As Moore’s law is showing signs of slowdown, a promising alternative to continue scaling the performance of computing platforms is to vertically stack multiple silicon dies into a heterogeneous 3-D (H3D) system. H3D integration technologies provide the flexibility to combine different process nodes and high-bandwidth data transmission.

Research Directions:

  • Logic-on-memory and logic-on-logic 3-D integration architectures
  • Back-end-of-line (BEOL) logic & memory devices and their applications
  • Thermal, signaling, and power delivery management strategies in 3-D processors

One of our prior work, the H3DAtten accelerator, involves a 5-tier stack and marries the merits of multiple CIM paradigms through H3D integration to target the vision transformer workloads.
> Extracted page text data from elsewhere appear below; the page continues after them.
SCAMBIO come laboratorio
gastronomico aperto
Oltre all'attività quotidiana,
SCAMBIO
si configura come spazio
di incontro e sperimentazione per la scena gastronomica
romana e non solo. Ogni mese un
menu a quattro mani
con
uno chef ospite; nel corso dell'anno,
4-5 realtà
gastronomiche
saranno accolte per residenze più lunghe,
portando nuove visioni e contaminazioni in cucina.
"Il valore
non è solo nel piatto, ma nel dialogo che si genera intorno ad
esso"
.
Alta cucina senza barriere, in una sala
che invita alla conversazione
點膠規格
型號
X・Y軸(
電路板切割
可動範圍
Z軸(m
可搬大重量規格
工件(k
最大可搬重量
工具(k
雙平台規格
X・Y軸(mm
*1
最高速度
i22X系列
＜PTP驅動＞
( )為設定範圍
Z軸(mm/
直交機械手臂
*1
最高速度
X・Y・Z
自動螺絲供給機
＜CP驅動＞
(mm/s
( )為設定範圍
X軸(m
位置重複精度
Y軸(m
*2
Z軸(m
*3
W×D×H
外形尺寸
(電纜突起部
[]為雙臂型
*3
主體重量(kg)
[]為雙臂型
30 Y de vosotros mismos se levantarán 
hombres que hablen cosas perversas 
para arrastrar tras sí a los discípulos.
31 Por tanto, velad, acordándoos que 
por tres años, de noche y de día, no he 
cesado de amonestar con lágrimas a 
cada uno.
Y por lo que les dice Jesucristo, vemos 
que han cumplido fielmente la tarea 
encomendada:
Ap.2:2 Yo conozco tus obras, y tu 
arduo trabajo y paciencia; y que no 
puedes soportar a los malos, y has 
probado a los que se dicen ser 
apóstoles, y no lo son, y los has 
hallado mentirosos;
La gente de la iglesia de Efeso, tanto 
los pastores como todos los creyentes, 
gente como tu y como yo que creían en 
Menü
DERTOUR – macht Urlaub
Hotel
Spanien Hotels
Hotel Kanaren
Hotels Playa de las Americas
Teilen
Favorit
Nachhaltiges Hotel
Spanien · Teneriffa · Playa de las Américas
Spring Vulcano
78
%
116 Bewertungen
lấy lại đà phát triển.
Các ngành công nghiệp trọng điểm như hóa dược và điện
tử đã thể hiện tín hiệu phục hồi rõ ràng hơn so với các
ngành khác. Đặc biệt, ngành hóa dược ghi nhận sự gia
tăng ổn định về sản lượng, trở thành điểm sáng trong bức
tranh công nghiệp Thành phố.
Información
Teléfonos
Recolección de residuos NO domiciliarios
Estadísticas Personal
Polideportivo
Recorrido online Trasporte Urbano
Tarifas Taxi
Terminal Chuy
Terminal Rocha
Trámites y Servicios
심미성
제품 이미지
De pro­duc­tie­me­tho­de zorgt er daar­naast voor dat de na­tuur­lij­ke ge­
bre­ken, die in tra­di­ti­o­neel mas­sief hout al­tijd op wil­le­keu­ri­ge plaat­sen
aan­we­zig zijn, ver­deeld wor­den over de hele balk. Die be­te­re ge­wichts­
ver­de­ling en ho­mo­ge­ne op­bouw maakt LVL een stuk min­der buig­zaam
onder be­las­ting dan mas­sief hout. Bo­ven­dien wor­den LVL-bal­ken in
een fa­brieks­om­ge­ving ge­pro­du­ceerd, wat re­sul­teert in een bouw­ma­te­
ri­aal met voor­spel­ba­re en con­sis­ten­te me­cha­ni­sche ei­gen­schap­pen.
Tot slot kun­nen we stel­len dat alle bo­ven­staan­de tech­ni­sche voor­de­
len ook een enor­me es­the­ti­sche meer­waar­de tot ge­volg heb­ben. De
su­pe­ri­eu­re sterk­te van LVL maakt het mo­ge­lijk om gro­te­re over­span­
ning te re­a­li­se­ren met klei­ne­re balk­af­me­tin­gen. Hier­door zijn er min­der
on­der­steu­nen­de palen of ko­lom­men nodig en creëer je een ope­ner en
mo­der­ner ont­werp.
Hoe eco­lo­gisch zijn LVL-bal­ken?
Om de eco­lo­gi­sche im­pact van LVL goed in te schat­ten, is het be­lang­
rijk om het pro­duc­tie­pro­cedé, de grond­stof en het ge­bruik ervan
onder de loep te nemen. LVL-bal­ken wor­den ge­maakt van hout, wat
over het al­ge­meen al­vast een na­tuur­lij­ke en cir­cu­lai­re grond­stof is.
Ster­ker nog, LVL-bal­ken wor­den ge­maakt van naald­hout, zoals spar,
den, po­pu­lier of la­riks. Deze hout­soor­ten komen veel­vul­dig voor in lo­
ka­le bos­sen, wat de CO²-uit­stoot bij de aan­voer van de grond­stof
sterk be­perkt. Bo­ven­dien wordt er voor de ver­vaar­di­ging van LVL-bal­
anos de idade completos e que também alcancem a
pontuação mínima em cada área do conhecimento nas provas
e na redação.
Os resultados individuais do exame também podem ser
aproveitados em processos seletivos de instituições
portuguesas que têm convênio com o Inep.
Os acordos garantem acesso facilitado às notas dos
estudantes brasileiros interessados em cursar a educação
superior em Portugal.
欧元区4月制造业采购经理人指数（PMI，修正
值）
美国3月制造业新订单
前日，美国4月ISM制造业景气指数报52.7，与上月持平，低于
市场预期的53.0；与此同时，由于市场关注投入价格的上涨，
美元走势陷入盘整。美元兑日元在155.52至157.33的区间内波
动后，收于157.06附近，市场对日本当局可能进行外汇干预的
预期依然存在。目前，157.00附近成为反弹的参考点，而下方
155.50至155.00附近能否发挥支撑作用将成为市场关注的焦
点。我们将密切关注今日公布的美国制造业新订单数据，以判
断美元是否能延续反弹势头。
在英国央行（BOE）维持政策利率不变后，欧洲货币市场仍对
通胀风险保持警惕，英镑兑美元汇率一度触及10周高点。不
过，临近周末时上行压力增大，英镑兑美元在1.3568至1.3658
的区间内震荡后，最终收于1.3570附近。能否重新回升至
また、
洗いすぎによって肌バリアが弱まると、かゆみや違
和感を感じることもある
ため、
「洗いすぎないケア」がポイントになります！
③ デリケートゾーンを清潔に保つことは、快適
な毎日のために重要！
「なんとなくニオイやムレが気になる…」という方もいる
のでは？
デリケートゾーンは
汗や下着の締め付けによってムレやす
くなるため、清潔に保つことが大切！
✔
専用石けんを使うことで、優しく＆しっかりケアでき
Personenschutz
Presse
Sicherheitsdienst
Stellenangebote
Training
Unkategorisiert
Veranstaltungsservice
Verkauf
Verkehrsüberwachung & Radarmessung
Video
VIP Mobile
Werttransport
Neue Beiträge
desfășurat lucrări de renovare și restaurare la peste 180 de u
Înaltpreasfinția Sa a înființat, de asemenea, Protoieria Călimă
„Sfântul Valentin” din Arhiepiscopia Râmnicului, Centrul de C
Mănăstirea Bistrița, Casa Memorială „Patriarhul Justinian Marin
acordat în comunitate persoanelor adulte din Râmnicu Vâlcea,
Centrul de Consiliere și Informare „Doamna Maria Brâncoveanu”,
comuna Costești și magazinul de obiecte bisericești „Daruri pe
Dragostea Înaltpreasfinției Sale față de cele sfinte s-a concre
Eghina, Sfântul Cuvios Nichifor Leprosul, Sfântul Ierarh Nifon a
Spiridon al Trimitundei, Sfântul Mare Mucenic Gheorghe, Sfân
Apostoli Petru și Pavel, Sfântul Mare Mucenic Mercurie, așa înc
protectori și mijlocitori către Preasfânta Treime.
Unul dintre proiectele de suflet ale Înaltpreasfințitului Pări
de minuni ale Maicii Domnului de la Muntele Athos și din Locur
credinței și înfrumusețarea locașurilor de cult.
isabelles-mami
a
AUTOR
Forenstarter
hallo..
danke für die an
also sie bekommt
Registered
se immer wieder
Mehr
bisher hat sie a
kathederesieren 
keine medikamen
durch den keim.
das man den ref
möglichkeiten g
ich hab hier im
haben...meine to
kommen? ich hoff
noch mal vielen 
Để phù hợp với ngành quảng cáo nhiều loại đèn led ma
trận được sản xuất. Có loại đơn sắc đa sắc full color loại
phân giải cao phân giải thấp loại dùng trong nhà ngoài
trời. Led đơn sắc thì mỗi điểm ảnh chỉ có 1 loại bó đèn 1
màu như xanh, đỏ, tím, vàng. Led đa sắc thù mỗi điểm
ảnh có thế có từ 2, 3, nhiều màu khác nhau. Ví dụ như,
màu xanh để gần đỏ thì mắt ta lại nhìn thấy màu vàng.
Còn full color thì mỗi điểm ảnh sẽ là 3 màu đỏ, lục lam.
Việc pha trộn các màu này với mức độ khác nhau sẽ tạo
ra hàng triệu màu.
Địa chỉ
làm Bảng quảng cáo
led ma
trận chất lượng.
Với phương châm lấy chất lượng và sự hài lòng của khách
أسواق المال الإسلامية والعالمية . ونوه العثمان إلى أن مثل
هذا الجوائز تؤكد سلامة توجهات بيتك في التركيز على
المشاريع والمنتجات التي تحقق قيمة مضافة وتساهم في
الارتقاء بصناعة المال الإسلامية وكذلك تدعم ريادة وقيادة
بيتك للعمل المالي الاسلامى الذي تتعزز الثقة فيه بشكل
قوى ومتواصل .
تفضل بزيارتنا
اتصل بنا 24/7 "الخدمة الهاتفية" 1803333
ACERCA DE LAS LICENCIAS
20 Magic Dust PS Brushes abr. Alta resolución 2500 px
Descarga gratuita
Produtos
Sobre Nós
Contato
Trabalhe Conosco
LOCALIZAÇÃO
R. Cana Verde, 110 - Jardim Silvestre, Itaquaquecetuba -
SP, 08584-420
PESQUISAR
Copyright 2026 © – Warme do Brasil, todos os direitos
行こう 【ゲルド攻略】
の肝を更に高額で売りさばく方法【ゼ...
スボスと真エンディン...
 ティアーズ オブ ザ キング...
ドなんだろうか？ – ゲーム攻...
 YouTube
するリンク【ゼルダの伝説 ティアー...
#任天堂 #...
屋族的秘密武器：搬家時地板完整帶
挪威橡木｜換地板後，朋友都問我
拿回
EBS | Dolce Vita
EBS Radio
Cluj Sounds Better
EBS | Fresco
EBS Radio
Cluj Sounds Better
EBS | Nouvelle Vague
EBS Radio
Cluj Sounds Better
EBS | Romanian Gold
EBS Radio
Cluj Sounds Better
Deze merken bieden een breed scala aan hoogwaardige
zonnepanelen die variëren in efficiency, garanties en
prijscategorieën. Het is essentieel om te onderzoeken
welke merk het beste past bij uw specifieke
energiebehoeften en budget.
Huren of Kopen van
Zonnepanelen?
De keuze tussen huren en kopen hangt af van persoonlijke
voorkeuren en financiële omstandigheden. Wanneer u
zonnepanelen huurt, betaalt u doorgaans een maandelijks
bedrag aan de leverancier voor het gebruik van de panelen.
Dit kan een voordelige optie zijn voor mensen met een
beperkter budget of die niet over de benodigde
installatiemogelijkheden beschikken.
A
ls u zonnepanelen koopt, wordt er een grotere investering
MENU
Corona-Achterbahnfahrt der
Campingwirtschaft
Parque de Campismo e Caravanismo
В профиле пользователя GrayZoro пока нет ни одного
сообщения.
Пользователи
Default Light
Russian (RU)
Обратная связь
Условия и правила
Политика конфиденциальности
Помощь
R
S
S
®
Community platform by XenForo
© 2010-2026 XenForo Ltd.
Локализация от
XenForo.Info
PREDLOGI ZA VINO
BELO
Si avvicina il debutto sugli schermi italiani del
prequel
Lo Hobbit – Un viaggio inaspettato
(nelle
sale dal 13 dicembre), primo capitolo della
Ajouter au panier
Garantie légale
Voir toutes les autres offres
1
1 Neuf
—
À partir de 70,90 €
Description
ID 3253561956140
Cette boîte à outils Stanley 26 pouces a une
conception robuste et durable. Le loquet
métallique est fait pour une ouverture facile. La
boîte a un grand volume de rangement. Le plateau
For non-volatile on-chip storage of linear layer parameters, we use the RRAM cell for its compact cell size and low leakage power. For the intermediate matrix multiplications without trainable model parameters, volatile SRAM cache is a more suitable candidate for its high memory endurance and high access speed.

One critical aspect in designing a 3-D integrated hardware is its thermal profile, as stacking active dies can raise the junction temperature and leads to performance and reliability losses. We also model the entire 3-D stack to inspect potential heat dissipation issues.